The second difficulty I see in my art with depictions of holy subjects is that for the professional painter like myself, art is a means of generating revenue and must continually define and redefine itself under the constant attack of my need for money. In such a grip, how do I differentiate between financial need and an interior need to delve authentically and honestly into a sacred subject? And how can I be sure I’m even asking myself these questions honestly? What if the style to which I have become accustomed locks me into making more paintings of the Lord whether or not I “feel like it”? I am alarmed at how authentically I can “feel like doing something” that would prevent the repossession of my home.
My third struggle with holy subject matter arises from a concern that the production of powerful works of art, sacred or otherwise, could propel an artist (myself, for example, to choose the example that really bothers me) into various degrees of local or general fame and the corrupting and distorting influence of well-meant but unwarranted esteem.

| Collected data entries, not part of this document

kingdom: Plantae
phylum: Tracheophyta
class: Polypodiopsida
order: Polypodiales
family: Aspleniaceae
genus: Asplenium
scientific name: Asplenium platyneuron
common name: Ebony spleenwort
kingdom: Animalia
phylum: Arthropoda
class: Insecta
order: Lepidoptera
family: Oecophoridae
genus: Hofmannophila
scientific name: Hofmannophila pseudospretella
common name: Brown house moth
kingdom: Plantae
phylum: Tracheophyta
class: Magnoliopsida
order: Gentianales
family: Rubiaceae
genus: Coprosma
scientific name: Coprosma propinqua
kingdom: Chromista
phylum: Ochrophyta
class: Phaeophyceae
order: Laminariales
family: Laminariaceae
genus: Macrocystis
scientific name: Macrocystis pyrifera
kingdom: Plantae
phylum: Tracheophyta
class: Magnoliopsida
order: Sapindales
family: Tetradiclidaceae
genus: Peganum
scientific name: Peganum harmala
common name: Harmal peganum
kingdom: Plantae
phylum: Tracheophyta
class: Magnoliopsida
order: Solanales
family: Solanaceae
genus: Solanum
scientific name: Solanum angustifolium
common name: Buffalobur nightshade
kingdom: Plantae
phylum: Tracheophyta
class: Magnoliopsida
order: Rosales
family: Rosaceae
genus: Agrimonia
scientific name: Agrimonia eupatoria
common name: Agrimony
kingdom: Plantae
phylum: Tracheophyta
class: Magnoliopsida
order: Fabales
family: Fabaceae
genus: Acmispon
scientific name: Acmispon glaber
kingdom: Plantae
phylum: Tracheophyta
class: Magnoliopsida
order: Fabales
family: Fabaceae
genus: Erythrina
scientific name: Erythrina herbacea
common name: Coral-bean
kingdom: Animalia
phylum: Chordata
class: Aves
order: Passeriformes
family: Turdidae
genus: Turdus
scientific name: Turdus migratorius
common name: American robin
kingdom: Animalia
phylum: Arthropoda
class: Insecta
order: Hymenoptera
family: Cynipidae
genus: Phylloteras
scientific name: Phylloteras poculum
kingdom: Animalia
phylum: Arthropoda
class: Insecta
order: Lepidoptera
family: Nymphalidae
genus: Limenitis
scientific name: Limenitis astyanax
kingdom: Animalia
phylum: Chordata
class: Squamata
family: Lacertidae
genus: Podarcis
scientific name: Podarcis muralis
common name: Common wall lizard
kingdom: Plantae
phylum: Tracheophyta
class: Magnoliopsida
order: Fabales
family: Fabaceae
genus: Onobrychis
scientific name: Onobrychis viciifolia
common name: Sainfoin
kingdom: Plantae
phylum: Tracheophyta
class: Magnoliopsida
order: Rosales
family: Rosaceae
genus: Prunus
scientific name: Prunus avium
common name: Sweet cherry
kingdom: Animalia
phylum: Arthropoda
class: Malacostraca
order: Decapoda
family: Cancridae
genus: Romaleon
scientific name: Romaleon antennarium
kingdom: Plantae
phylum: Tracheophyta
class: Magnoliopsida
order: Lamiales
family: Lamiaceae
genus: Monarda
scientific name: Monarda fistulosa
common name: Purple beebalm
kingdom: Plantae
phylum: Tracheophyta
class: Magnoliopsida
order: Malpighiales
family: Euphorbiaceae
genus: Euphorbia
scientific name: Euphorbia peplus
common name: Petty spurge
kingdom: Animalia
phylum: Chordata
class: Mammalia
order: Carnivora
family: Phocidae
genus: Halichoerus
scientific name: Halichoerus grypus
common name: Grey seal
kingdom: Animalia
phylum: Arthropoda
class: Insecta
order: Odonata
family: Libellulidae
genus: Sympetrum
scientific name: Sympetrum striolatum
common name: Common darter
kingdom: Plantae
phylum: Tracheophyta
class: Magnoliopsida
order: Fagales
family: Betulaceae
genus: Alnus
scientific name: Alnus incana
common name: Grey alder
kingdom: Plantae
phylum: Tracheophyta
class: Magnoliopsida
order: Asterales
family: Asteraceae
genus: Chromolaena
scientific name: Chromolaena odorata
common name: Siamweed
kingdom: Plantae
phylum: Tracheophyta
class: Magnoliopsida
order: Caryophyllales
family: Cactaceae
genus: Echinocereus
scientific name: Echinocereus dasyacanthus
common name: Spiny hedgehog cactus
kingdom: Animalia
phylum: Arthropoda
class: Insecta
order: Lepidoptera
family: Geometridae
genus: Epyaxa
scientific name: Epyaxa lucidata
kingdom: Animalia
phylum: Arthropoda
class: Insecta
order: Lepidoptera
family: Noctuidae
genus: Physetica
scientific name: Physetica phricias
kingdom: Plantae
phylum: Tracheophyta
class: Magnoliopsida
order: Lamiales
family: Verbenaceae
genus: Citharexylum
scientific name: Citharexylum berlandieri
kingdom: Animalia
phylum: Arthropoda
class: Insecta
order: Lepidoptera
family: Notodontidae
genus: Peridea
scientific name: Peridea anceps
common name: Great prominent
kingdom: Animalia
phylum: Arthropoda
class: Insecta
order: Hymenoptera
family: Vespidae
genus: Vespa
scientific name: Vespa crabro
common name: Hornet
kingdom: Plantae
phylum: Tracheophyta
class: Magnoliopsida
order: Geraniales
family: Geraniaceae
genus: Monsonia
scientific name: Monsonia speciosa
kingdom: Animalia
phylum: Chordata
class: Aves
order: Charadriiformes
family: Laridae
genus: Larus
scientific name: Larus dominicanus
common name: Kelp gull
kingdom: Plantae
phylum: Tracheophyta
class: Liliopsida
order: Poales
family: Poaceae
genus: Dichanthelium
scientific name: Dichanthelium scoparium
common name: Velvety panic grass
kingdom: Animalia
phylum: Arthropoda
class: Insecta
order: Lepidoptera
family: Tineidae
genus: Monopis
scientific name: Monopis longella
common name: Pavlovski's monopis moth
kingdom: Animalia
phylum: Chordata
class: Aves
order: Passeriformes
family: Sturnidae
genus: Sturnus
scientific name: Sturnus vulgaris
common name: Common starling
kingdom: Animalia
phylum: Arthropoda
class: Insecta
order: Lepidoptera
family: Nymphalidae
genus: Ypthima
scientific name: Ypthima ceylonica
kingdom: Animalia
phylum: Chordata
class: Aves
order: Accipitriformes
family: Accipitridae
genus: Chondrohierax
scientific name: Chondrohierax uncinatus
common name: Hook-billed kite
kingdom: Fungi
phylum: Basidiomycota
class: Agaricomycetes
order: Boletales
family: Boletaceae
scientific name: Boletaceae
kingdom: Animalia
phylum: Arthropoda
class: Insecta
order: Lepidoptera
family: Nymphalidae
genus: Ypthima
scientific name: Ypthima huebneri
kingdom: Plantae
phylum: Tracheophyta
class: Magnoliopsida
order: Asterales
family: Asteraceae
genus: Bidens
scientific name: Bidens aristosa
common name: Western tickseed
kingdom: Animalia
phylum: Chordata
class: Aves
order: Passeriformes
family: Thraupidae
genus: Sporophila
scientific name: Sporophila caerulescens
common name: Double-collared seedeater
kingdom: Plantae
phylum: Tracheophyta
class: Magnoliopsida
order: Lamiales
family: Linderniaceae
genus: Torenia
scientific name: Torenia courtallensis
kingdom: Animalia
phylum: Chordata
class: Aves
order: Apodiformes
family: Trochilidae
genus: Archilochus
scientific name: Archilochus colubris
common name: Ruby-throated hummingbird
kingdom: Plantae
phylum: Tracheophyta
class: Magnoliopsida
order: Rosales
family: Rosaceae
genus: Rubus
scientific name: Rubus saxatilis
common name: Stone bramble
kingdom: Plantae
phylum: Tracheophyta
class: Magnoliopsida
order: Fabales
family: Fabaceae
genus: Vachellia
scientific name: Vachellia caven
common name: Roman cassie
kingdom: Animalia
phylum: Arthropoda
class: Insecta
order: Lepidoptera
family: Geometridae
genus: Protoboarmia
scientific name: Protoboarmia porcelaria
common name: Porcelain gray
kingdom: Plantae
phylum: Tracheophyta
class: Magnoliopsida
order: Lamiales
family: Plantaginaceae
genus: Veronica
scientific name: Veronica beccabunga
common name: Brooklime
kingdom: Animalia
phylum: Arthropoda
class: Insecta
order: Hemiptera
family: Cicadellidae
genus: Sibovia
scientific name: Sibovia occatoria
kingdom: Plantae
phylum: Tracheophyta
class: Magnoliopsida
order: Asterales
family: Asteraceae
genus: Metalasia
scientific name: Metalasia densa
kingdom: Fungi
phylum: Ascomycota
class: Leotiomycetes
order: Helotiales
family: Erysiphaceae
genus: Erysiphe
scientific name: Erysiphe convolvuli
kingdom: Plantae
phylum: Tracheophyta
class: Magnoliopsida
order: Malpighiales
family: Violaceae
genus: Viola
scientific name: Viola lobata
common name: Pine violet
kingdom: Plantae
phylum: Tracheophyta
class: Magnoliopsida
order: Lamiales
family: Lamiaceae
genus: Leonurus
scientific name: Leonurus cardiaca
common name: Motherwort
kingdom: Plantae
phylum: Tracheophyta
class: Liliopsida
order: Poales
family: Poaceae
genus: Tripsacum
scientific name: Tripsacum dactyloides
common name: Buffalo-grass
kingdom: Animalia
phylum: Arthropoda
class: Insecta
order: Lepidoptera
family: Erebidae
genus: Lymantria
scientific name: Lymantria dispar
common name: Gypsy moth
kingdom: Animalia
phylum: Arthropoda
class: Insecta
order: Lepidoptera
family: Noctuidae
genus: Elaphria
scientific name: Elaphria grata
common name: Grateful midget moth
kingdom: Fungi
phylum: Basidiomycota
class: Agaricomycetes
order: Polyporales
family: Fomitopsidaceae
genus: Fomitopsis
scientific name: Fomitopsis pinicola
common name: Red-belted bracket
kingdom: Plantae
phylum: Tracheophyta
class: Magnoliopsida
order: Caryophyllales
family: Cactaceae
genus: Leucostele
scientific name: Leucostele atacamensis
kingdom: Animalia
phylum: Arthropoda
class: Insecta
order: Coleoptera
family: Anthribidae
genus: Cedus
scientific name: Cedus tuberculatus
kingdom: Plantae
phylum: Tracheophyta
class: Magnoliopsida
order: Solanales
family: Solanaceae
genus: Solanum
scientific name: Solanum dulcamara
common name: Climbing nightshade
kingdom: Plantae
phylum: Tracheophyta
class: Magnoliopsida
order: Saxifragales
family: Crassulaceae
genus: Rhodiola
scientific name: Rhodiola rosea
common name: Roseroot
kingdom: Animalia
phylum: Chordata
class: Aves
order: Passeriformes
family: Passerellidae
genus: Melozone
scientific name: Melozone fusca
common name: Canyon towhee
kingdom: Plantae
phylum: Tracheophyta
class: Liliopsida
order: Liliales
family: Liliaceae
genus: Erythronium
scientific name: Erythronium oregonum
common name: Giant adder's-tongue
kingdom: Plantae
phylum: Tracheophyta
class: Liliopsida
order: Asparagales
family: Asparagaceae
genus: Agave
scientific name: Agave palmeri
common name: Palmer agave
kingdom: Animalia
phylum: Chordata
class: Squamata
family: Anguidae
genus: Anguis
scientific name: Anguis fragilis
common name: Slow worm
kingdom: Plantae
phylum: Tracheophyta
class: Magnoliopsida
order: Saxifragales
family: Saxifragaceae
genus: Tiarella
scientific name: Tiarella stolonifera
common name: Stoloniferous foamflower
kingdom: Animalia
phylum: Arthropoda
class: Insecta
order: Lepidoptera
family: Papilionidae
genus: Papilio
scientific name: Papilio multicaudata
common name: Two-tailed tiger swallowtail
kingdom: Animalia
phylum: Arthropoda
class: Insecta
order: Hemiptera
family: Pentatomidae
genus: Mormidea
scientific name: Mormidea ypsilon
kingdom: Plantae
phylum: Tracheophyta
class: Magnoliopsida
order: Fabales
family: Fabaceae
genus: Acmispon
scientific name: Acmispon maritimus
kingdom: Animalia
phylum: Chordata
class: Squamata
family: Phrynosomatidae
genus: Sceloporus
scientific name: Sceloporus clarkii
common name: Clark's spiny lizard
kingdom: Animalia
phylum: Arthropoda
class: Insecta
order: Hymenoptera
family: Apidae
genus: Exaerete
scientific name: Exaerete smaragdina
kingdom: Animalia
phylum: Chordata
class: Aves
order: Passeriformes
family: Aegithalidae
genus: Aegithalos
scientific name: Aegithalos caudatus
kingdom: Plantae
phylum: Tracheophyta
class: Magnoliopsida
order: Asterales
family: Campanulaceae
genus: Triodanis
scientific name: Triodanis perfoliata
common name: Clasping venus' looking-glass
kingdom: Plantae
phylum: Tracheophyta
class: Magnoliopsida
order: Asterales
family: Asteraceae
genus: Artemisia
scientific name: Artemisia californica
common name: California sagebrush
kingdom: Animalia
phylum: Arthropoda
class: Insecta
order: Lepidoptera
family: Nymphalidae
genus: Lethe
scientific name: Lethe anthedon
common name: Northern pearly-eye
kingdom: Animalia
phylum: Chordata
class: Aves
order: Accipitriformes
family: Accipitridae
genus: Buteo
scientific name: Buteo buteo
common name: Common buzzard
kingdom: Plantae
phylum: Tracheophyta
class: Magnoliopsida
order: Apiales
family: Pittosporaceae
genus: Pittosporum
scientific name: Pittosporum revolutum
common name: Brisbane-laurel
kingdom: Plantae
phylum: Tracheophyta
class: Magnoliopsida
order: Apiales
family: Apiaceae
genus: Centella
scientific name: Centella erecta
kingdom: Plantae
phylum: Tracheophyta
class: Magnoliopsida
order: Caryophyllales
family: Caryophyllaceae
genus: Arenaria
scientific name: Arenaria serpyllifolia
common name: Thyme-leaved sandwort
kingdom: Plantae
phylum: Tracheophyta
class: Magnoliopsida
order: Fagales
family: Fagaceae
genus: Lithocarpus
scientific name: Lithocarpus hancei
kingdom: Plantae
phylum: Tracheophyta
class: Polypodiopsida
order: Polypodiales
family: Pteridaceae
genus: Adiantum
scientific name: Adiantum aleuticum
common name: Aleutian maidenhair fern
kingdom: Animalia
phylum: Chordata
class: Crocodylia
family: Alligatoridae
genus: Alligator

As a painter I am a performer on a stage. I both love and need my audience and yet they post a most terribly devastating threat to my accurate perspective.
And so it is, at sea in these thrice (at least thrice) troubled waters that the artist, (Brian, let’s call him) takes up his tools to presume to depict the sacred in some useful, honest and illuminating way. How can it be done? I will not venture to answer this question for anyone else, let alone everyone, but I will state candidly that for myself, I am most often far, far better off not doing it — or at least not for the public. I might even have been known to state, when pressed to take a stand, that I suspect more people than now do, should, perhaps pause long to deeply consider whether they might not be better abstaining from holy subject matter more often. Children, drawing God with authority and honesty as often as it suits them, I completely except from this rule and from them we can learn a lot about true and right depictions of Deity. The innocence of children, the limited scope of their audience and their considerable indifference to the reactions and tastes of that audience, protect them. If as adults we could retain the untainted, unapologetic power and honest symbolism of children, then we like them should by all means fall to, drawing God with the honest authority of that sort of faith. I myself must depend on such childlike revelations either sneaking up on me or tumbling accidentally into my work and experience this very rarely, though I manage it as often as I can. Accidents are a difficult sort of stuff to manage.
But to speak to the three troubles previously acknowledged, if the first (the inevitable reliance on artifice) can be abundantly and systemically acknowledged within the work itself and the second and third (pressing need for money and the dangers of esteem) can be kept in check (if not completely ignored) at least in the production stages of my work, then I believe it is possible to explore through art sacred subjects in ways that are edifying to both the artist and the public. Works of art will savor of their primary motivations and, regardless of the approval or disappointment of collectors which can very well be deceiving, the artist is ultimately accountable before God for his own motivations. My own salvation is abundantly more important than my professional success.
I hardly know how to describe what must sound like a psychosis, but I feel a profound accountability for all of the people in my paintings. The ways that I manipulate them must acknowledge on their part a kind of agency, for they must never become the mere toys of my fancy. All the more certainly then, in my depictions of God I must stand ready to account for what I have done and my motivations for doing so. In this matter I am in constant need of self analysis and course correction, which is nothing other than repentance.
In conclusion, to answer my initial question, “should I paint God?” I have determined that it would be as insincere for me to avoid all paintings with God in them as it would be for me to paint nothing else. I would hope that my discipleship colors every subject no matter how secular it may appear on the surface, but when it comes to painting God as a subject I never feel free of the searching question of whether or not it is appropriate and acceptable this time. I have no intention to free myself of that question, nor to cower when it feels right to proceed.